Q. A demanded from B sixty pennies he owed him. B admitted the indebtedness, but claimed that through A's wilful neglect, he, B, was not able to collect a debt of four pounds and sixty pennies. B, therefore, demanded that A pay him four pounds. The judges ordered A to swear that he did not willfully cause any damage to B, and ordered B to swear that A did willfully cause him a loss of at least sixty pennies. After the judges rendered this decision, B put forth his claim that, in partnership with A, he, B, loaned eight and one half pounds to Gentiles, and that, without his permission or consent, A relinquished that debt to the Gentiles. A, however, claimed that B gave him permission to do with B's share whatever he would do with his own. Moreover, A claims that B informed against him; a Jewish witness, the servants of the Bishop, and the burghers, support A's claim in this respect. The judges, however, demand that their former decision be carried out and that A and B present their new claims in another suit.

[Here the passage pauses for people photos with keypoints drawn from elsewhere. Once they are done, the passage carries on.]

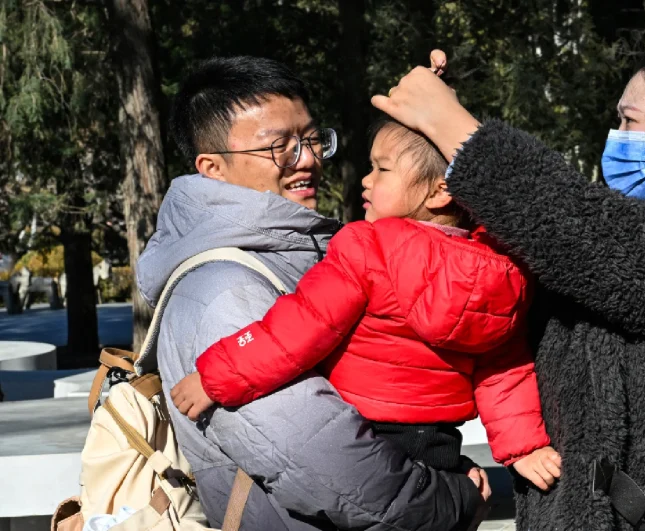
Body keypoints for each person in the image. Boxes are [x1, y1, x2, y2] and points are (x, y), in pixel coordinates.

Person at [371, 38, 645, 531]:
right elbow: (528, 261)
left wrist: (450, 123)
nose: (616, 136)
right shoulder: (633, 239)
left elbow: (578, 228)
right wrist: (433, 144)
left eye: (630, 121)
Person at [136, 56, 486, 531]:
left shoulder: (311, 250)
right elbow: (326, 464)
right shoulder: (221, 290)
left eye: (311, 138)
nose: (307, 159)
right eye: (279, 146)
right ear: (212, 167)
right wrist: (447, 499)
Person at [171, 116, 562, 491]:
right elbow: (505, 369)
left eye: (382, 169)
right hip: (439, 443)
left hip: (362, 431)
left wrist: (215, 378)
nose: (366, 179)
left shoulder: (366, 247)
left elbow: (297, 328)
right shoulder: (503, 274)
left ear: (439, 191)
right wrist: (524, 448)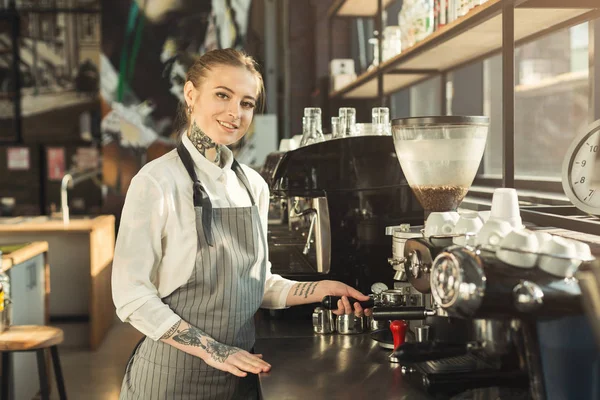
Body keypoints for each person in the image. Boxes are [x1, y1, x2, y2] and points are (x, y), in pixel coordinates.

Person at [112, 48, 372, 400]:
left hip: (241, 376)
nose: (235, 113)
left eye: (247, 103)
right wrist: (216, 351)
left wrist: (322, 288)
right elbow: (131, 296)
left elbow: (256, 284)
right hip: (172, 381)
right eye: (222, 95)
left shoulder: (253, 185)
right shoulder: (157, 182)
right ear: (191, 95)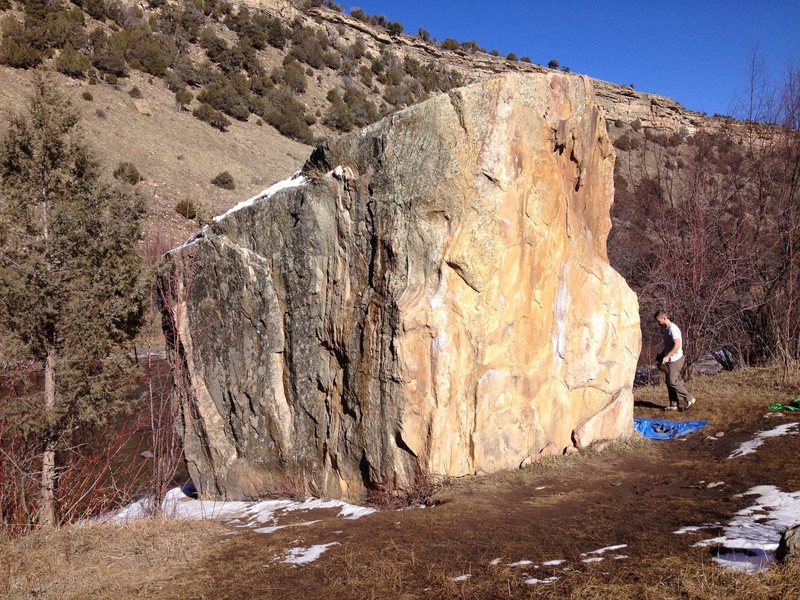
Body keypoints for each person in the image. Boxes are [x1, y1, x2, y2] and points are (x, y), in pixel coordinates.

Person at [654, 310, 696, 411]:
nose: (657, 323)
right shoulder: (665, 329)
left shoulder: (673, 329)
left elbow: (677, 344)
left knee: (672, 381)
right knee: (668, 382)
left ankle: (689, 398)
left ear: (664, 318)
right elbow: (669, 345)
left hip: (676, 359)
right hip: (670, 358)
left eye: (658, 321)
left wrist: (668, 356)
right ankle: (674, 404)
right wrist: (663, 354)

A. The decision of the judges that A must take an oath to the effect that he did not cause B to lose his investment by willful neglect, is correct. But if A released B's Gentile debtors (even though B gave A a blanket permission to do with his, B's, share whatever he, A, would do with his own), A must pay B as much as B's share was worth before A released the Gentiles. B must take an oath in the presence of the Gentile witnesses that he did not inform against A, in order to counteract the testimony of the single Jewish witness.
The question is signed by R. Yedidyah b. R. Israel.